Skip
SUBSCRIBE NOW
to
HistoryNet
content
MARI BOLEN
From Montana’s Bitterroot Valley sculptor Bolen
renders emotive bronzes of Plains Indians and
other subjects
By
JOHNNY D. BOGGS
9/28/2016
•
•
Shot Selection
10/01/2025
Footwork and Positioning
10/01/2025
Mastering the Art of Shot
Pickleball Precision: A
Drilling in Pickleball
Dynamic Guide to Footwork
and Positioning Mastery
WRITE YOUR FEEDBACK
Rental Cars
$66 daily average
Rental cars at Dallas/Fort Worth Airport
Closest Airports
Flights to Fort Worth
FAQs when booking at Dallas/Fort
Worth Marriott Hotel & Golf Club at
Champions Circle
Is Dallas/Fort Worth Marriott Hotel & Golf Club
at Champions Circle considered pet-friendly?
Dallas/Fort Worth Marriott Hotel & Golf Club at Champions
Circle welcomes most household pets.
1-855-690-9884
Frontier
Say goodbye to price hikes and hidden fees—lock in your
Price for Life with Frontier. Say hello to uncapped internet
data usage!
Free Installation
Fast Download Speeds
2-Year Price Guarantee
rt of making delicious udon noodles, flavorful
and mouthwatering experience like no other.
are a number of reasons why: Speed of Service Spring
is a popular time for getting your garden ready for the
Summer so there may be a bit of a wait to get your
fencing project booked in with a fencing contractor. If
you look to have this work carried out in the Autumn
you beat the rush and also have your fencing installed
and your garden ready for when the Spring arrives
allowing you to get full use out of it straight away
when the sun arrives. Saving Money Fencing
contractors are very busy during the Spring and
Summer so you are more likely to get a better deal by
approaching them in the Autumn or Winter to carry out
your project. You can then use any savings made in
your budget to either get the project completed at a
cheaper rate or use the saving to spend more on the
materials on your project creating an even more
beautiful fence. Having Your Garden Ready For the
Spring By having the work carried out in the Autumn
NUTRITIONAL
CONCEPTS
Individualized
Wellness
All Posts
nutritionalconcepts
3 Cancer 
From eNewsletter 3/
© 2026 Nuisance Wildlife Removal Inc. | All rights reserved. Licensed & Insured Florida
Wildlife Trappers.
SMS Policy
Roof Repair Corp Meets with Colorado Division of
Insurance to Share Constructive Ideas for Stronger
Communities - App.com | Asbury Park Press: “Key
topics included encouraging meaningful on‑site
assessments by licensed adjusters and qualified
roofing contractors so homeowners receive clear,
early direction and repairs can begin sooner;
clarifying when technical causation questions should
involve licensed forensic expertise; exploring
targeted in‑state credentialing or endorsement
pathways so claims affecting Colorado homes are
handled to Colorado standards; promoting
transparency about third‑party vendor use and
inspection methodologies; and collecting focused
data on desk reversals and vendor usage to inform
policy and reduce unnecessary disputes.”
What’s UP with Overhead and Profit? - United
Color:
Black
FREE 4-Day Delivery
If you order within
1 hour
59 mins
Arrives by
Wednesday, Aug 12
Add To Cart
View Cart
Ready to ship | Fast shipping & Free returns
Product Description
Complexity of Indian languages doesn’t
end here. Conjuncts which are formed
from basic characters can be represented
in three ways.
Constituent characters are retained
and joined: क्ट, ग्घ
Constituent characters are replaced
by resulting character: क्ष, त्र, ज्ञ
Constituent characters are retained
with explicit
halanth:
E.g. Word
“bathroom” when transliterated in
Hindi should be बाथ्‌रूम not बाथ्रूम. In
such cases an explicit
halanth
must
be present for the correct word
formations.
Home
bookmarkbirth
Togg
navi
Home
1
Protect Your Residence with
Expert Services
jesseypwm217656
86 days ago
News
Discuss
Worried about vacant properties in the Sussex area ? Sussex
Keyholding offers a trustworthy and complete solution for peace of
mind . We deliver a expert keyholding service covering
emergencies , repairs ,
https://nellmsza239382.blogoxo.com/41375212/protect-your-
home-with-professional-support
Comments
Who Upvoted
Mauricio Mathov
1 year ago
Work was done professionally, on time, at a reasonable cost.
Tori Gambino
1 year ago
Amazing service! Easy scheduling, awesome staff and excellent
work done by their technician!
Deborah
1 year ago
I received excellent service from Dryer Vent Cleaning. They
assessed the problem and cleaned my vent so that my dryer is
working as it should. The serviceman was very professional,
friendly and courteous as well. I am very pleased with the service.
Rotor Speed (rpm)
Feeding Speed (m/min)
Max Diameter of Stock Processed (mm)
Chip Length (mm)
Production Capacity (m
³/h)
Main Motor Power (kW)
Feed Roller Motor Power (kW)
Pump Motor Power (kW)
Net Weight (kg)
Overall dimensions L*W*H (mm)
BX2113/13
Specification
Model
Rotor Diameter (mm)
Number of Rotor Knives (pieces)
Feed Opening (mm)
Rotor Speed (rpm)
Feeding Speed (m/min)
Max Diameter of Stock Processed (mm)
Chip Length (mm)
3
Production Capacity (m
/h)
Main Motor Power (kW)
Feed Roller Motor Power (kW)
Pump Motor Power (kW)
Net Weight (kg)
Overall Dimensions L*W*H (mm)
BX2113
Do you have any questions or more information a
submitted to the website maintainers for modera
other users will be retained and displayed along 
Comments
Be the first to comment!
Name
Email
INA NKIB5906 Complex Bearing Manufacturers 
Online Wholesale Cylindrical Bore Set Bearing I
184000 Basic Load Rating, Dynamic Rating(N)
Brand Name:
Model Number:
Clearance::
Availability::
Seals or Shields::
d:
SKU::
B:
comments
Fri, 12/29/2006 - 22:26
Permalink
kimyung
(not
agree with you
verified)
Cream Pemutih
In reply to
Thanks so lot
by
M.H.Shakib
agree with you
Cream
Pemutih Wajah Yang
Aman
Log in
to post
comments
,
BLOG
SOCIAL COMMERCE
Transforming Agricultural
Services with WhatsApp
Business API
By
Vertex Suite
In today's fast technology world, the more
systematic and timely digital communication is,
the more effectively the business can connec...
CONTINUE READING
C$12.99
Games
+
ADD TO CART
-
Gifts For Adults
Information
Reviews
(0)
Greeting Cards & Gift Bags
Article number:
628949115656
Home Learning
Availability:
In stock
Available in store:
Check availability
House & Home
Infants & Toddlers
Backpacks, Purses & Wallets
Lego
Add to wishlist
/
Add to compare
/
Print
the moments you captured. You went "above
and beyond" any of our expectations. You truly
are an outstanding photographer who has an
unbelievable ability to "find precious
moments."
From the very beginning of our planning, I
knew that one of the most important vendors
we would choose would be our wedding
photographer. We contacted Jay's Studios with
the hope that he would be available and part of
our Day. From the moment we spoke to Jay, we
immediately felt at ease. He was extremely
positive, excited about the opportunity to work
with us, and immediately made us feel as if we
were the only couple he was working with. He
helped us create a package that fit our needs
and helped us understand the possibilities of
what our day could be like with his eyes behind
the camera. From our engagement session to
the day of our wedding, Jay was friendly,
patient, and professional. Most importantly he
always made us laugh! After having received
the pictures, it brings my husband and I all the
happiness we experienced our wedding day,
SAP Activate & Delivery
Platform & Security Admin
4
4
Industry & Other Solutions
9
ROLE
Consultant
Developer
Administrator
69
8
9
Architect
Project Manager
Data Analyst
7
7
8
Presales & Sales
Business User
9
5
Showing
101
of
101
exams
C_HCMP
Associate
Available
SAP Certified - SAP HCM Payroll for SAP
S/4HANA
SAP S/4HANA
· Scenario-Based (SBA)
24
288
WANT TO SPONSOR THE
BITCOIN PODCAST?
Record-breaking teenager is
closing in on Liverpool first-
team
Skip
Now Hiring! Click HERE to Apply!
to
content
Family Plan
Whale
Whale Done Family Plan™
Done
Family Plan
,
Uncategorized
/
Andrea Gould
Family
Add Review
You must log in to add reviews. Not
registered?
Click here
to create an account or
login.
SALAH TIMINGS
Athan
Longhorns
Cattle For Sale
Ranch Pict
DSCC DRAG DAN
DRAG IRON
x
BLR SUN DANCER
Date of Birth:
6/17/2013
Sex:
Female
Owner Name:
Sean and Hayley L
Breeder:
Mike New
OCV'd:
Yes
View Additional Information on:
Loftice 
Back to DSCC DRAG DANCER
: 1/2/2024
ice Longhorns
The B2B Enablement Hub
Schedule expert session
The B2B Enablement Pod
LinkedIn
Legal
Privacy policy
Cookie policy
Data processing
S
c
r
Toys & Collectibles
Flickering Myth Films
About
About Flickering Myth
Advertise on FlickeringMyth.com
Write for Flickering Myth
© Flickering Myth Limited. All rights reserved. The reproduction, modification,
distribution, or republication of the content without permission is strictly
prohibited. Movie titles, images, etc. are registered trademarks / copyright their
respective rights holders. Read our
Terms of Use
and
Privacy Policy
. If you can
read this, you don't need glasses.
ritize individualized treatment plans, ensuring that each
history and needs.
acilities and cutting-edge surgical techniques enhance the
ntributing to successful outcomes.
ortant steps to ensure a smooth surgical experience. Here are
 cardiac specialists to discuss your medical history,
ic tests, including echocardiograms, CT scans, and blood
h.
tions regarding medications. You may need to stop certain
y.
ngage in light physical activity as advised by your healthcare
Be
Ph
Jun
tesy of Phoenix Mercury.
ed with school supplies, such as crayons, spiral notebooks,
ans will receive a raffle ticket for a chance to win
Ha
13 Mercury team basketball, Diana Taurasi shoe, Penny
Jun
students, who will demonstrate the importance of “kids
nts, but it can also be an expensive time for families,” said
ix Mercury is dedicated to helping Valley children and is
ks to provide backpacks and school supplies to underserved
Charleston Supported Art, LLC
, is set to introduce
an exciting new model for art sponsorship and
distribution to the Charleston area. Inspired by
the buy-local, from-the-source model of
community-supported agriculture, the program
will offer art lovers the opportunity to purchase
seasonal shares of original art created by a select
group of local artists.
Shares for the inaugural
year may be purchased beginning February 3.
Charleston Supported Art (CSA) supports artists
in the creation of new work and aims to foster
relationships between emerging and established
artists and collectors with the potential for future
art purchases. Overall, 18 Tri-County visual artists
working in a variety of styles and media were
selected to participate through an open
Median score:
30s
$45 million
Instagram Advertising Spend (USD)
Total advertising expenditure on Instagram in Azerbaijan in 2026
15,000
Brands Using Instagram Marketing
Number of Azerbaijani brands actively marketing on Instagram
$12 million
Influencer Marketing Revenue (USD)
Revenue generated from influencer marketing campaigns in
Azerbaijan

--

_What is being asked_: Identify each line in the records above that contains the word "team", and copy it out in full.

_Exercise response_:
team
13 Mercury team basketball, Diana Taurasi shoe, Penny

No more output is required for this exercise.